**TRY IT**
Set out everything from the start of the records down to the line containing "Reading left to" as a numbered list, skipping blank lines and leaving out the pictures.

BEGIN

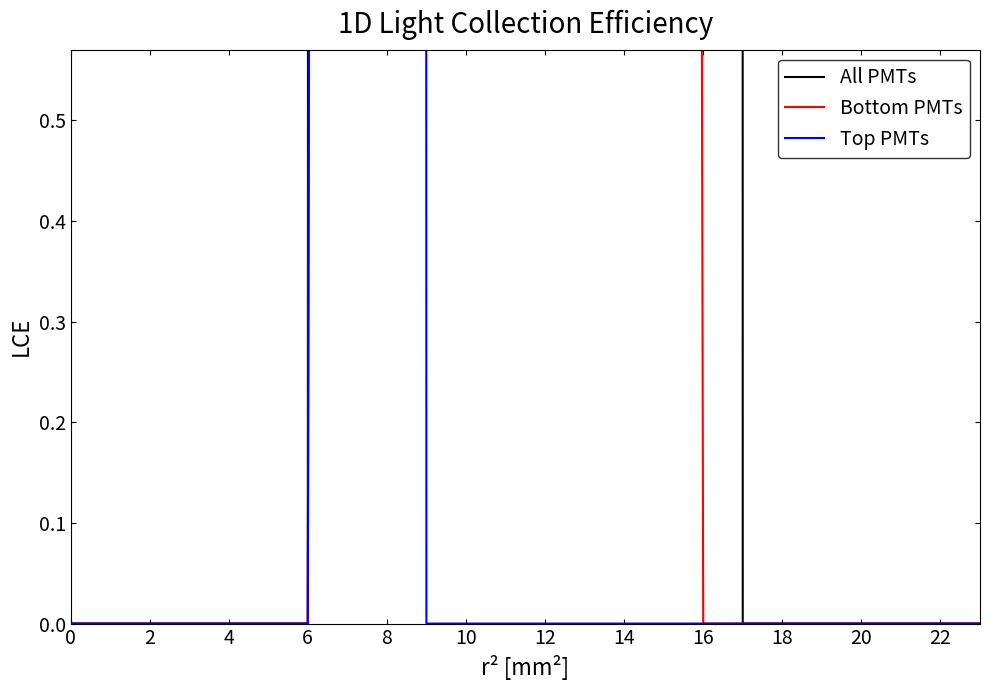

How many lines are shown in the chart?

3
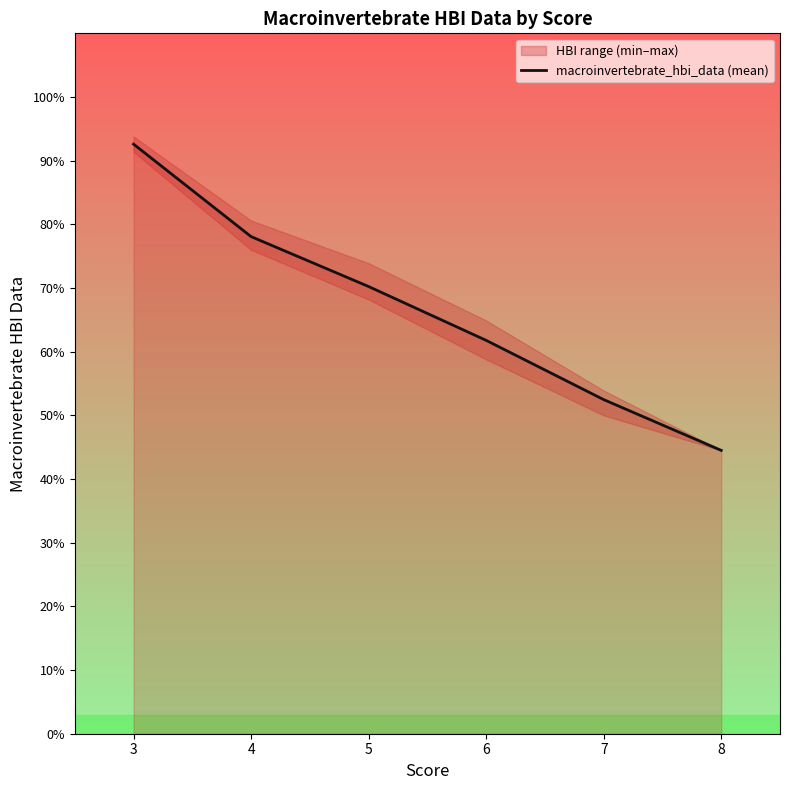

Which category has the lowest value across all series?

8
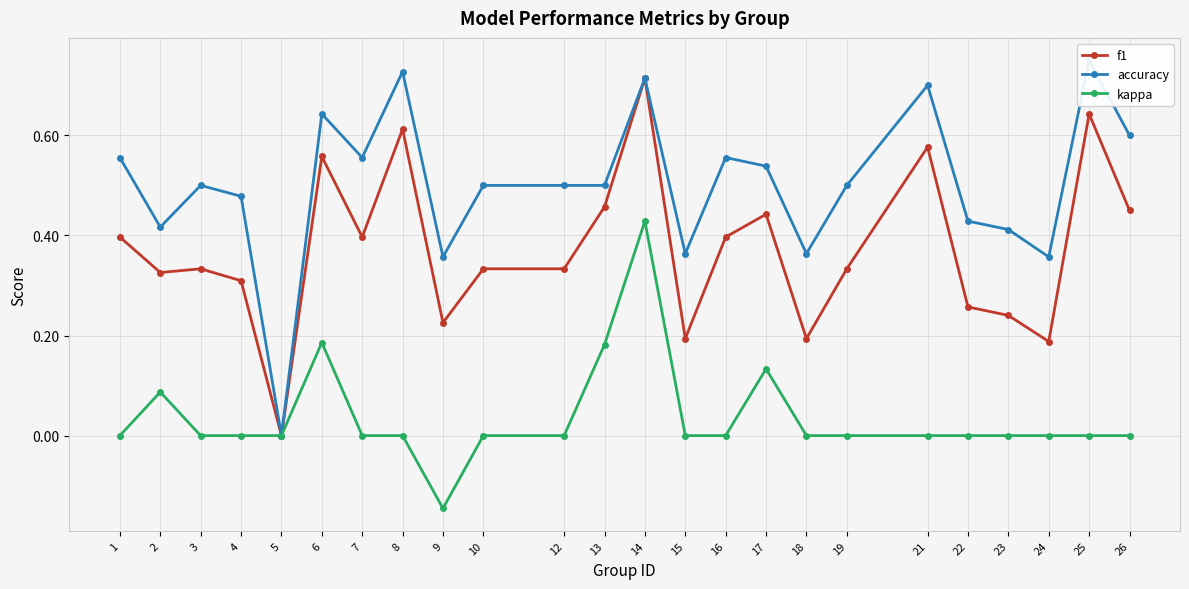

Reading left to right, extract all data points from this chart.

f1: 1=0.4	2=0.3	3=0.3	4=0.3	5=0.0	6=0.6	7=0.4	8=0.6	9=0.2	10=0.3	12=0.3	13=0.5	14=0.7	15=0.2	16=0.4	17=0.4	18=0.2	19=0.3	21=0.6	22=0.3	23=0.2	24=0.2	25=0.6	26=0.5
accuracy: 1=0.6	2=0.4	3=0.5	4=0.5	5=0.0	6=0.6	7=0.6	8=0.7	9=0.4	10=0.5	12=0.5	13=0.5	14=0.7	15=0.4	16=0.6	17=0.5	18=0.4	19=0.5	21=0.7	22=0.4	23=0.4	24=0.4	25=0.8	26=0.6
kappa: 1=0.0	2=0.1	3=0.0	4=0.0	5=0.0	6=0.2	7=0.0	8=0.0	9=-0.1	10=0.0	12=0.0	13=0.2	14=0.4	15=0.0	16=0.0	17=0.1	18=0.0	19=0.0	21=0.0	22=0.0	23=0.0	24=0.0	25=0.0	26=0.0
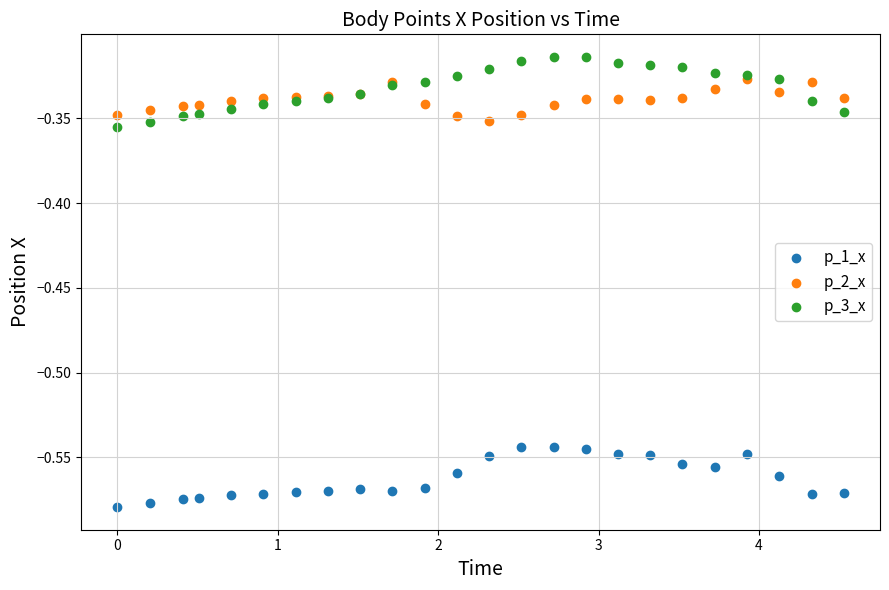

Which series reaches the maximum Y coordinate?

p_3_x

END

**TASK RESPONSE**
1. How many lines are shown in the chart?
2. 3
3. Which category has the lowest value across all series?
4. 8
5. Reading left to right, extract all data points from this chart.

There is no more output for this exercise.